There are a few locations where the p-value dips below 0.05. The lowest p-value occurs in 2013, indicating this is the most likely time of a change in the median of the annual maxima.

### For change in distribution with K-S test

In [None]:
# test for changepoint with K-S test
p_values = np.ones(len(flow_df["logQ"])-1)
for i in range(len(flow_df["logQ"])-1):
  D, p_values[i] = ss.ks_2samp(flow_df["logQ"].iloc[:(i+1)], flow_df["logQ"].iloc[(i+1):])

l1, = plt.plot(range(1934,1934+len(flow_df['logQ'])-1),p_values,c='tab:red')
l2, = plt.plot([1934,1934+len(flow_df['logQ'])-1],[0.05,0.05],c='k')
plt.legend([l1,l2],['p-values','0.05 threshold'],bbox_to_anchor=(0.5, 0.15),loc='center')
plt.xlabel('Water Year')
plt.ylabel('p-value')
plt.title('Change Point Detection')

print("Minimum p-value: %0.2f" % np.min(p_values))
print("Most likely change point: %d" % (1934 + np.argmin(p_values)))

There are several locations where the p-value dips below 0.05. The lowest p-value occurs in 2013, indicating this is the most likely time of a change in the distribution of the annual maxima.

### For change in mean with bootstrapping

In [None]:
!pip install astropy

In [None]:
from astropy.stats import bootstrap as bootstrap

# test for changepoint with bootstrapping
nSamples=1000
p_values = np.ones(len(flow_df["logQ"])-1)
for i in range(len(flow_df["logQ"])-1):
  np.random.seed(i+1)
  x = bootstrap(np.array(flow_df["logQ"].iloc[:(i+1)]),nSamples)
  y = bootstrap(np.array(flow_df["logQ"].iloc[(i+1):]),nSamples)
  S = 0
  for j in range(nSamples):
    if np.mean(x[j,:]) > np.mean(y[j,:]):
      S+=1

  if S/nSamples > 0.5:
    p_values[i] = 2*(1-S/nSamples)
  else:
    p_values[i] = 2*S/nSamples

l1, = plt.plot(range(1934,1934+len(flow_df['logQ'])-1),p_values,c='tab:red')
l2, = plt.plot([1934,1934+len(flow_df['logQ'])-1],[0.05,0.05],c='k')
plt.legend([l1,l2],['p-values','0.05 threshold'],bbox_to_anchor=(0.5, 0.15),loc='center')
plt.xlabel('Water Year')
plt.ylabel('p-value')
plt.title('Change Point Detection')

print("Minimum p-value: %0.2f" % np.min(p_values))
print("Most likely change point: %d" % (1934 + np.argmin(p_values)))
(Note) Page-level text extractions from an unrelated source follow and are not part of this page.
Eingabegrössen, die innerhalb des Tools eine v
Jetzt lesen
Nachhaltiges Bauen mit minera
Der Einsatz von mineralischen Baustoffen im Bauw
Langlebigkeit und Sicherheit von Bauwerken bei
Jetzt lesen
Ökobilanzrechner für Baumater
According to bootstrapping, the most likely change in the mean occurs in 1934, but there's only one year before that, so there isn't really enough data before then to be confident in that conclusion.

### For change in variance with bootstrapping

In [None]:
# is the variance changing?
nSamples=1000
p_values = np.ones(len(flow_df["logQ"])-1)
for i in range(len(flow_df["logQ"])-1):
  np.random.seed(i+1)
  x = bootstrap(np.array(flow_df["logQ"].iloc[:(i+1)]),nSamples)
  y = bootstrap(np.array(flow_df["logQ"].iloc[(i+1):]),nSamples)
  S = 0
  for j in range(nSamples):
    if np.var(x[j,:]) > np.var(y[j,:]):
      S+=1

  if S/nSamples > 0.5:
    p_values[i] = 2*(1-S/nSamples)
  else:
    p_values[i] = 2*S/nSamples

l1, = plt.plot(range(1934,1934+len(flow_df['logQ'])-1),p_values,c='tab:red')
l2, = plt.plot([1934,1934+len(flow_df['logQ'])-1],[0.05,0.05],c='k')
plt.legend([l1,l2],['p-values','0.05 threshold'],bbox_to_anchor=(0.5, 0.15),loc='center')
plt.xlabel('Water Year')
plt.ylabel('p-value')
plt.title('Change Point Detection')

print("Minimum p-value: %0.2f" % np.min(p_values))
print("Most likely change point: %d" % (1934 + np.argmin(p_values)))

The most likely change point in the variance is again 1934, but there is no variance before that because there is only one data point to sample. This is true at the last year as well. There are several years in between that also show a statistically significant difference before and after, so there isn't an obvious single change point.